Document section:
↓↓↓

NIH pulls plug on booze-boosting study
Alcohol industry links raised ethical concerns
WASHINGTON — The U.S. government is shutting down a study that was supposed to show if a single drink a day could prevent heart attacks, saying ethical problems with how the research was planned and funded undermine its credibility.
The National Institutes of Health used money from the alcohol industry to help pay for a study that ultimately was expected to cost $100 million. It’s legal for NIH to use industry money in addition to taxpayer dollars for research as long as certain rules are followed. The problem: An NIH investigation concluded Friday that a small number of its employees had close contact with industry officials that crossed those lines.
Some of those interactions “appear to intentionally bias” the study so that it would have a better chance of showing a benefit from moderate alcohol consumption, said NIH Deputy Director Lawrence Tabak.

↑↑↑

Problem set:
- a) Please reproduce, word for word, the part of the article about NIH ending the alcohol study that runs from "Some of those" up to and including "Director Lawrence Tabak.".
- b) Continue the article about NIH ending the alcohol study from the point where it stops.

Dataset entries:
↓↓↓

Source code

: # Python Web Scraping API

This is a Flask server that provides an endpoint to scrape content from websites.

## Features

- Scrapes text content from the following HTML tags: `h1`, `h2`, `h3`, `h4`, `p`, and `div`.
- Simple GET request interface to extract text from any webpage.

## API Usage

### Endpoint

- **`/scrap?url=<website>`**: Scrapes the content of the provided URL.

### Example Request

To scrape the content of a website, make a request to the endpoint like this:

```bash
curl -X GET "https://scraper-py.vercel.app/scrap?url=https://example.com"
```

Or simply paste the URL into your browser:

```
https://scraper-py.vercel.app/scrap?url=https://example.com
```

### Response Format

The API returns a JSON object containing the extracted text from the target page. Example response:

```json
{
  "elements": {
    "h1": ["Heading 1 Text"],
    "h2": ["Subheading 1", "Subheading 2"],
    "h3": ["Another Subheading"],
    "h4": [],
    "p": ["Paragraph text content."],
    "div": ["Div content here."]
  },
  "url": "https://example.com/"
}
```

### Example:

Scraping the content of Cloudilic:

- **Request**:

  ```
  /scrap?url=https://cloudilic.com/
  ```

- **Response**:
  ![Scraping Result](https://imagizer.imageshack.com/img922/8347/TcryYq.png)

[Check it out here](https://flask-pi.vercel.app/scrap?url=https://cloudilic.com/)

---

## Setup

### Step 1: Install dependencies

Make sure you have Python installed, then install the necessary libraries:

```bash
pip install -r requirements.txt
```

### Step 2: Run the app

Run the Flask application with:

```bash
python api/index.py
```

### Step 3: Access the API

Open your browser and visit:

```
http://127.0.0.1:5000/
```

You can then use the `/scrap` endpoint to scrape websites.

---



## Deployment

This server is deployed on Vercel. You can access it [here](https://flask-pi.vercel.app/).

↑↑↑

Response list:
- a)
Some of those interactions “appear to intentionally bias” the study so that it would have a better chance of showing a benefit from moderate alcohol consumption, said NIH Deputy Director Lawrence Tabak.

- b)
Those employees, from the NIH’s National Institute on Alcohol Abuse and Alcoholism, then kept their interactions with industry secret, he said, even after the NIH started the normal process for asking companies or other outside groups to help fund a research project.
Those actions cast “doubt that the scientific knowledge gained from the study would be actionable or believable,” Tabak told a meeting of the NIH director’s advisers.
Another concern: Some outside experts who had reviewed the study plans raised concerns that it was too small and too short to address the potential problems of a daily drink, such as an increased risk of cancer or heart failure.